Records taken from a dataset
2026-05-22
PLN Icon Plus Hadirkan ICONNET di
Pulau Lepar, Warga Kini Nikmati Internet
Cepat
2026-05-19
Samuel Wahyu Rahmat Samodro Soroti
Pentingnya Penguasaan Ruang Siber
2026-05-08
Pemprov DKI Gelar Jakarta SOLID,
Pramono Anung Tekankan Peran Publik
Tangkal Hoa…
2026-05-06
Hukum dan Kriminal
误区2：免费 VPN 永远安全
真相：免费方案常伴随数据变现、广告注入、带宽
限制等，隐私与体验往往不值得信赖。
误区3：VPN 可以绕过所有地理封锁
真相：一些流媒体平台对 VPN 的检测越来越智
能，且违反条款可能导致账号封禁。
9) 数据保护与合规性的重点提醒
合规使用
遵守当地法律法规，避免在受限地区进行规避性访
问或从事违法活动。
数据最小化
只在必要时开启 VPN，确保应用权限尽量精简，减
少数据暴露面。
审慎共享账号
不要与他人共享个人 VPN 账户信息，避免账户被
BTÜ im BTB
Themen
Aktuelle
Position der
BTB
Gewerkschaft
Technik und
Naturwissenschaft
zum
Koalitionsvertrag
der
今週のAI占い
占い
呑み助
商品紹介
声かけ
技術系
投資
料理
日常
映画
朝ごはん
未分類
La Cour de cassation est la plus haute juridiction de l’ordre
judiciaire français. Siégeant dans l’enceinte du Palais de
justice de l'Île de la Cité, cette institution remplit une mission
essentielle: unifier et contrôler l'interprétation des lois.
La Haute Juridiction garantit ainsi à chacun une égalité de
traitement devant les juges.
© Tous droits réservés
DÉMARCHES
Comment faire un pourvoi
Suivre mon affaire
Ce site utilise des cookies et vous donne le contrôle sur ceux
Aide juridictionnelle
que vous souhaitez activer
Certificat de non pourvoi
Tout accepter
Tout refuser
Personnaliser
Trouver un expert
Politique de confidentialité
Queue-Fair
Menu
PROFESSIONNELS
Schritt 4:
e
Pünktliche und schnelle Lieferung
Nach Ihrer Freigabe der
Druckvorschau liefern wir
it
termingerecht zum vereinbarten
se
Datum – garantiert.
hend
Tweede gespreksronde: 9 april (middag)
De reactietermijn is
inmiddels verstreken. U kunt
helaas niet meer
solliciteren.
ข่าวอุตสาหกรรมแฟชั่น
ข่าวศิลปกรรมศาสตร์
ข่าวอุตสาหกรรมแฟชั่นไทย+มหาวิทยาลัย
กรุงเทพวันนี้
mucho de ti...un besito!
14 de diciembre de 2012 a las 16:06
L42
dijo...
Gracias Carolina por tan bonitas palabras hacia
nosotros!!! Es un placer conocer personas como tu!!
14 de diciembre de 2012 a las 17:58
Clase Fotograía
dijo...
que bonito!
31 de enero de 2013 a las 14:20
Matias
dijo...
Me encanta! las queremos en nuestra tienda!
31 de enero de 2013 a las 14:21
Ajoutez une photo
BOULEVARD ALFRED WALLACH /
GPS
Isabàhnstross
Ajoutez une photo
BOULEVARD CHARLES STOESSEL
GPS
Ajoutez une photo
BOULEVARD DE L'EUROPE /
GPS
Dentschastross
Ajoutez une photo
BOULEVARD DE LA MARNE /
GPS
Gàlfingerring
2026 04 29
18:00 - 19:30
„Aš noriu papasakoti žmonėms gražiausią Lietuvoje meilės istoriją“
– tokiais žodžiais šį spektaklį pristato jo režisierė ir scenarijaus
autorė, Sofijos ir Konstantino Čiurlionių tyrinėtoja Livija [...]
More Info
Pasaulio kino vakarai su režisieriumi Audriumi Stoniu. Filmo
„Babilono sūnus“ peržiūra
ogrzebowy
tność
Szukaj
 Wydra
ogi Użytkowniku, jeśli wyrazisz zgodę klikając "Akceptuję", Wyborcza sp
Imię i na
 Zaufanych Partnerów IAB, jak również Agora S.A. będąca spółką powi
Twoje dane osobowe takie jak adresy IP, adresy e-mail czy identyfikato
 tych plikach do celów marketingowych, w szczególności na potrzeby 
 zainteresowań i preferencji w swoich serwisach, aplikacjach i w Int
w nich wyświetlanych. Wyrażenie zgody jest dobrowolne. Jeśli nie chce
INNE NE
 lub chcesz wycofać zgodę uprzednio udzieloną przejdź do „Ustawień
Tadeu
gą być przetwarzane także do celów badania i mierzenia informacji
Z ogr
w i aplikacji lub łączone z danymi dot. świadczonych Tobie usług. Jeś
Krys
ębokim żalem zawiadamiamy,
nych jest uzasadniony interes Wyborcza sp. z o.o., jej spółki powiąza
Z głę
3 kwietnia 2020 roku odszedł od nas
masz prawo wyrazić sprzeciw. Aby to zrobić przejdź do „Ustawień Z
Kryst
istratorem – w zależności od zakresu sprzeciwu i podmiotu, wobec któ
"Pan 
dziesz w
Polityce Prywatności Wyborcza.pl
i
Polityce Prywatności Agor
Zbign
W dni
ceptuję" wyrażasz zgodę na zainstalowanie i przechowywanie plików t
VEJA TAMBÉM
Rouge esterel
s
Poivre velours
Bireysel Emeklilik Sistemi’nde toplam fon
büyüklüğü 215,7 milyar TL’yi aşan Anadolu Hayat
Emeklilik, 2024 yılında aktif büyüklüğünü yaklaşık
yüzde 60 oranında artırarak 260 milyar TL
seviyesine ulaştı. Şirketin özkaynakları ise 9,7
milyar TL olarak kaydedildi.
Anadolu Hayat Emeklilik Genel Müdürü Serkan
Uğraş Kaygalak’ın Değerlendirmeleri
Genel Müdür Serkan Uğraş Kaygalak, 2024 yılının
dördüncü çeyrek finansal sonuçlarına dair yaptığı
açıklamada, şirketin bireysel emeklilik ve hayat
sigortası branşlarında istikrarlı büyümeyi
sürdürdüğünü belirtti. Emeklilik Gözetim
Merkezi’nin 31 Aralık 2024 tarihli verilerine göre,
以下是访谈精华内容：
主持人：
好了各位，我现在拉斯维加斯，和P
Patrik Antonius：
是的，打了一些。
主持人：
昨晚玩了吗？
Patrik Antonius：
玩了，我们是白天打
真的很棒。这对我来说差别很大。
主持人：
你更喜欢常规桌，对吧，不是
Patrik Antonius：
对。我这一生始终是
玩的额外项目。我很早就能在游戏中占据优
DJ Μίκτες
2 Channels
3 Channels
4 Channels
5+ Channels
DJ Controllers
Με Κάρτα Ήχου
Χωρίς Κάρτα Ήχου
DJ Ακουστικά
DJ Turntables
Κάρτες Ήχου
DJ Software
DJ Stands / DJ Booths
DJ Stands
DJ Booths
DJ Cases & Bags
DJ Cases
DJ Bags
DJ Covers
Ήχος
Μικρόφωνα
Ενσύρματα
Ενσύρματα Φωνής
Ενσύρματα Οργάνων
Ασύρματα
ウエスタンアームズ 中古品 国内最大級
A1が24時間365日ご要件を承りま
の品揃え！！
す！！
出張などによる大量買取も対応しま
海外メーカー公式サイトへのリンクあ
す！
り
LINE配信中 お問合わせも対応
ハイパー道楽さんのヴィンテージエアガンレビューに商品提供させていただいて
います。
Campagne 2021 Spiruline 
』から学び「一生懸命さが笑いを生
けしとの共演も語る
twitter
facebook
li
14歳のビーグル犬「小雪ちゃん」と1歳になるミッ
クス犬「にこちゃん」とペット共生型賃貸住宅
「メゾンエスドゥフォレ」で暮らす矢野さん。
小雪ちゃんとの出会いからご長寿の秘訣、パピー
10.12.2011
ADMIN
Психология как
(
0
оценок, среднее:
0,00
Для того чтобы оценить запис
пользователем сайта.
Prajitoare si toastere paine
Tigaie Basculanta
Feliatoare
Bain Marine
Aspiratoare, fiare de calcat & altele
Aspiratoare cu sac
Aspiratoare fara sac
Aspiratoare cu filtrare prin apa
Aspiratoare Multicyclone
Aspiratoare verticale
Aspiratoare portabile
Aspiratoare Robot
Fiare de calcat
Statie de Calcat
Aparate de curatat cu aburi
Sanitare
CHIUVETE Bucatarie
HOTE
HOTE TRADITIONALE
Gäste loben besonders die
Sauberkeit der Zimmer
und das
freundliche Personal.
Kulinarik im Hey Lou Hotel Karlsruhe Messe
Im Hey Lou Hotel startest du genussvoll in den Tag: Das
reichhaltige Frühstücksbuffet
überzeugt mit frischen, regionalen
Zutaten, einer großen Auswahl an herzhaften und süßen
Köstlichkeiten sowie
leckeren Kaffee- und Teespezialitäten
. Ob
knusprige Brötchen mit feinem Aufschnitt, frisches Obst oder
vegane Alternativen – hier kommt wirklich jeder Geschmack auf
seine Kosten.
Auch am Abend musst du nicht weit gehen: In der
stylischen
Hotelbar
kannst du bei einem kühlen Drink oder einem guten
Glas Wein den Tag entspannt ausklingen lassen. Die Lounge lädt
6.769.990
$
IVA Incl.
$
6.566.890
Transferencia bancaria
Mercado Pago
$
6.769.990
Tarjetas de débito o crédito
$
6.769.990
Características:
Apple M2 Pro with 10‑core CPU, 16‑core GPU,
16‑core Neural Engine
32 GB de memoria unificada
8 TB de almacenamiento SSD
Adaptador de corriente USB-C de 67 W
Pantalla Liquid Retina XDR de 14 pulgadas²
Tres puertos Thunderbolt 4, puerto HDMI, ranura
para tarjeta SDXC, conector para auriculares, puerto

### DIRECTIVE:
Rewrite the listing from its start through the line containing "Politique de confidentialité", replacing "mon affaire" with "mon dossier" and leaving everything else the same.

### TASK RESULT:
2026-05-22
PLN Icon Plus Hadirkan ICONNET di
Pulau Lepar, Warga Kini Nikmati Internet
Cepat
2026-05-19
Samuel Wahyu Rahmat Samodro Soroti
Pentingnya Penguasaan Ruang Siber
2026-05-08
Pemprov DKI Gelar Jakarta SOLID,
Pramono Anung Tekankan Peran Publik
Tangkal Hoa…
2026-05-06
Hukum dan Kriminal
误区2：免费 VPN 永远安全
真相：免费方案常伴随数据变现、广告注入、带宽
限制等，隐私与体验往往不值得信赖。
误区3：VPN 可以绕过所有地理封锁
真相：一些流媒体平台对 VPN 的检测越来越智
能，且违反条款可能导致账号封禁。
9) 数据保护与合规性的重点提醒
合规使用
遵守当地法律法规，避免在受限地区进行规避性访
问或从事违法活动。
数据最小化
只在必要时开启 VPN，确保应用权限尽量精简，减
少数据暴露面。
审慎共享账号
不要与他人共享个人 VPN 账户信息，避免账户被
BTÜ im BTB
Themen
Aktuelle
Position der
BTB
Gewerkschaft
Technik und
Naturwissenschaft
zum
Koalitionsvertrag
der
今週のAI占い
占い
呑み助
商品紹介
声かけ
技術系
投資
料理
日常
映画
朝ごはん
未分類
La Cour de cassation est la plus haute juridiction de l’ordre
judiciaire français. Siégeant dans l’enceinte du Palais de
justice de l'Île de la Cité, cette institution remplit une mission
essentielle: unifier et contrôler l'interprétation des lois.
La Haute Juridiction garantit ainsi à chacun une égalité de
traitement devant les juges.
© Tous droits réservés
DÉMARCHES
Comment faire un pourvoi
Suivre mon dossier
Ce site utilise des cookies et vous donne le contrôle sur ceux
Aide juridictionnelle
que vous souhaitez activer
Certificat de non pourvoi
Tout accepter
Tout refuser
Personnaliser
Trouver un expert
Politique de confidentialité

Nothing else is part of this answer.